- Interview by Arthur Touchot
Lot 123 of The Geneva Watch Auction X - The Cartier Monopoussoir CPCP reference 2396B
Arthur Touchot: In 1989, you set up shop in Sainte‐Croix to launch Techniques horlogères Appliquées (THA) with two other important names in modern independent watchmaking ‐ François‐Paul Journe and Vianney Halter. Can you tell us about meeting these two watchmakers, and how the three of you worked as a team?
Denis Flageollet: François‐Paul had his workshop in Paris, we had met a few times, and he wanted to develop a business of haute horlogerie in Switzerland. He contacted me to set up the workshops and technical support. Vianney joined us later, I don’t recall him working on the chrono-monopoussoir, I believe he had left THA beforehand. But in any case, we were young, we had no doubts and we created incredible objects together that would be difficult to make today.
AT: Together you developped important complications and prototypes for several major brands, including Breguet, and Cartier to name just two. How did you react when Cartier contacted you to create a new single‐push chronograph for the Tortue CPCP ?
DF: We had actually already worked for Cartier, we had made many mysterious clocks and watches. At the time the heads of product did not have extensive knowledge of their heritage. We gave them the idea to remake the chrono-monopoussoir Tortue.
AT: What were the issues that you encountered with this piece, and the solutions brought by THA? Do you remember a key moment in the design of its movement? An anecdote that remains with you since its launch in 1998?
DF: The movement is relatively simple, it didn’t pose any particular problems, it just took a little time to adapt to achieving the calibres that corresponded to Cartier’s watchmaking standards. The biggest difficulty was to get Cartier's technicians to understand that they had to have less security on the casing to match the spirit of the original watch and avoid creating a monster!
AT: You then left THA to start De Bethune with David Zanetta, and re‐used the chrono-monopoussoir's Caliber 045MC in one of your new pieces. Is it fair to say that you are very attached to this movement?

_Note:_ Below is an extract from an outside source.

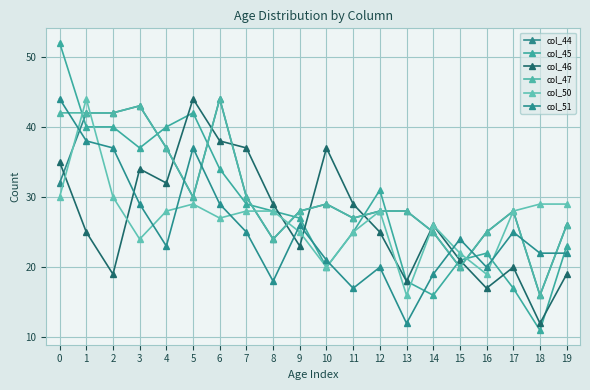

Does the chart have visible grid lines?

Yes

DF: It was not exactly the same, but it's a type of movement that I knew well and I trusted its reliability, plus it could be transformed into a 6h minute counter which allowed us to create the DB8.
AT: Many major brands have relied on small independent structures to offer new and innovative mechanisms, especially during the 90s and 00s. What lessons did you learn from this experience, and how did it serve you at De Bethune?
DF: It helped me gain confidence in the development of calibers and casing, in managing the production, qualification and certification of series of watches. These experiences helped me build a entire vertical manufacture, from R&D to the delivery of a finished watch. It was also the difficulty of working with these big brands, who in the early 2000s thought it was good to focus solely on profitability to the point where they lose their own essence, which drove me to building my own brand.
AT: More than 20 years after its release, can you explain the success of the Monopoussoir CPCP ?
DF: I think that the tastes of collectors are more refined and their knowledge is greater, and in the next few years, they will be able to discover other interesting pieces that went unnoticed in the early 2000s.